In the Clan Era, there was much travel between Scotland and what was Ireland at that time: not a nation, but an amalgam of small kingdoms headed by clan leaders chosen by their clan members and associated clans. The McDonnell clan was predominant in the north but migrated south as well. “Redshanks” and “Gallowglass warriors” (well-trained Scots mercenaries loyal to McDonnell clan in Northern Ireland) could be rented out to other clans in both places, which gave the McDonnells more power and land for their clans. (The English were terrified of these warriors.)
Early Scots who immigrated assimilated easily into the Irish clans. Viking invasions of the 8th and 10th centuries also assimilated into Celtic clans. The Celtic clan culture worked for more than a thousand years, and author McDonnell raises a good question: Who really is Irish? Ireland was invaded over centuries by many different groups — all of whom wove themselves into the culture and became part of the Ireland we know today.
A clan leader’s first concern was to provide what was best for the clan. That changed with the Norman and English invasions in the late 12th century. Clan leaders who made peace with the invaders became earls instead; their clan members became tenants. Later, English colonizers turned this to their own advantage: when these Irish earls were recalcitrant, they were replaced with English landlords, most of them absentee landlords. The subjugation of Ireland became complete under Henry VIII, Elizabeth I, James I (who encouraged Protestants from the Scottish lowlands to immigrate into what is now Ulster), and Cromwell, whose system of forfeiture reduced most Irish to subsistence or homelessness long before the potato blight of the 1840s. James I and Cromwell set the scenes for “The Hunger” and Diaspora of the 1840s, and the horrendous “Troubles” in the 20th century. At every event in this absorbing book, one meets a McDonnell or two — some on one side, some on the other. There were McDonnell landlords and earls, McDonnell members of the IRA. Some fought for England in WWI.
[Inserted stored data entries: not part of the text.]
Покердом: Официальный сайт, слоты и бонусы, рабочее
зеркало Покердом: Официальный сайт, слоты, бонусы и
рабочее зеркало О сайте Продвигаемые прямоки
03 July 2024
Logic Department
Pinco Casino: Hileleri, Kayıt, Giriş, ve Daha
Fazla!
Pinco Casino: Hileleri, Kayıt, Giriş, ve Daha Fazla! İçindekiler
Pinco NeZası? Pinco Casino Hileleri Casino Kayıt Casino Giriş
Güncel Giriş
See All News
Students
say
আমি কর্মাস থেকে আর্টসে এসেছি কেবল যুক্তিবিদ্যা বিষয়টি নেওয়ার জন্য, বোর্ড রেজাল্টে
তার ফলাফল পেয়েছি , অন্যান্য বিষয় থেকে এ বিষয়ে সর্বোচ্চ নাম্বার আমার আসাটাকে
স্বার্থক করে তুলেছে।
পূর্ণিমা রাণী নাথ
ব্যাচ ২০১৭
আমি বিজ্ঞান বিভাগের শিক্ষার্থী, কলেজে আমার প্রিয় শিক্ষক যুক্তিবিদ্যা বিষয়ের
As promised, McDonnell doesn’t litter pages with footnotes, claiming they make for a tedious read. I do think the book could have benefitted from appendices in the back with more timelines and maps. An index would have been helpful, too. I had to do a lot of re-reading and page-turning to keep track of events. That said, this is a treasure trove of information for anyone interested in Irish history.
The Devil’s Diary: Alfred Rosenberg and the Stolen Secrets of the Third Reich
The Devils Diary starts off with a mystery, chiefly the whereabouts of Alfred Rosenberg’s diaries. Alfred Rosenberg wasn’t your garden variety Nazi. His racial ideas and views on a “Jewish Conspiracy” fed the fire that rose into National Socialism in Germany. Rosenberg’s story is told alongside that of one of his prosecutors, Robert Kempner, who would play a key role in the Nuremberg trials post World War II. Rosenberg would battle Goebbels, Goering, and Himmler for the favor of Adolf Hitler as time went on and the Third Reich would tighten its grip on Germany and eventually Europe. Rosenberg’s diary chronicles much of the rise and eventual fall of the hydra that was Nazi Germany.
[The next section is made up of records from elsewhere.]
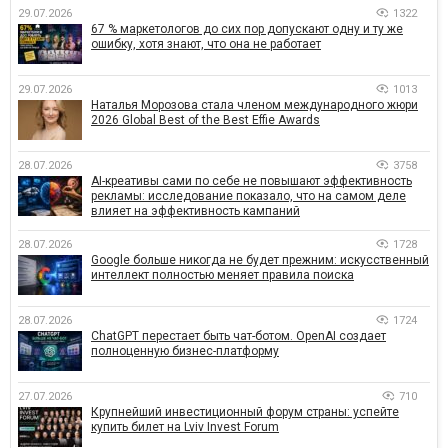
29.07.2026
1322
67 % маркетологов до сих пор допускают одну и ту же
ошибку, хотя знают, что она не работает
29.07.2026
1013
Наталья Морозова стала членом международного жюри
2026 Global Best of the Best Effie Awards
28.07.2026
3758
AI-креативы сами по себе не повышают эффективность
рекламы: исследование показало, что на самом деле
влияет на эффективность кампаний
28.07.2026
1728
Google больше никогда не будет прежним: искусственный
интеллект полностью меняет правила поиска
28.07.2026
1724
ChatGPT перестает быть чат-ботом. OpenAI создает
полноценную бизнес-платформу
27.07.2026
710
Крупнейший инвестиционный форум страны: успейте
купить билет на Lviv Invest Forum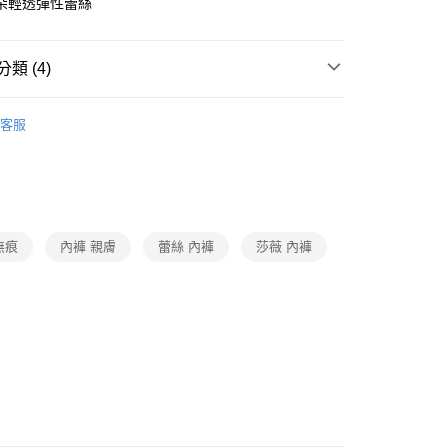
朵輕透彈性蕾絲
付款
0，滿NT$1,000(含以上)免運費
類 (4)
家取貨
Y
▍全系列商品
客服
0，滿NT$1,000(含以上)免運費
褲
▷ 成套配褲
付款
Y
▍SAVVY 21
0，滿NT$1,000(含以上)免運費
SALE🔥🔥🔥
【廣告新降】成套1388
1取貨
無痕
內褲 親膚
蕾絲 內褲
莎薇 內褲
0，滿NT$1,000(含以上)免運費
0，滿NT$1,000(含以上)免運費
20
市自取
0，滿NT$1,000(含以上)免運費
The Devils Diary is part biography/part detective story. It is a story of a man whose hatred would fuel the souls of many more, but the book also delves into the life of Robert Kempner, who escaped the mass slaughter of his people and eventually got a small amount of revenge against his family’s killers. The authors show the quick rise and fall of a man who hid behind an ideology, but took no responsibility for the atrocities committed in the name of such ideology. Interesting doesn’t do enough to adequately describe a timeless work such as this. It is nothing short of a treasure.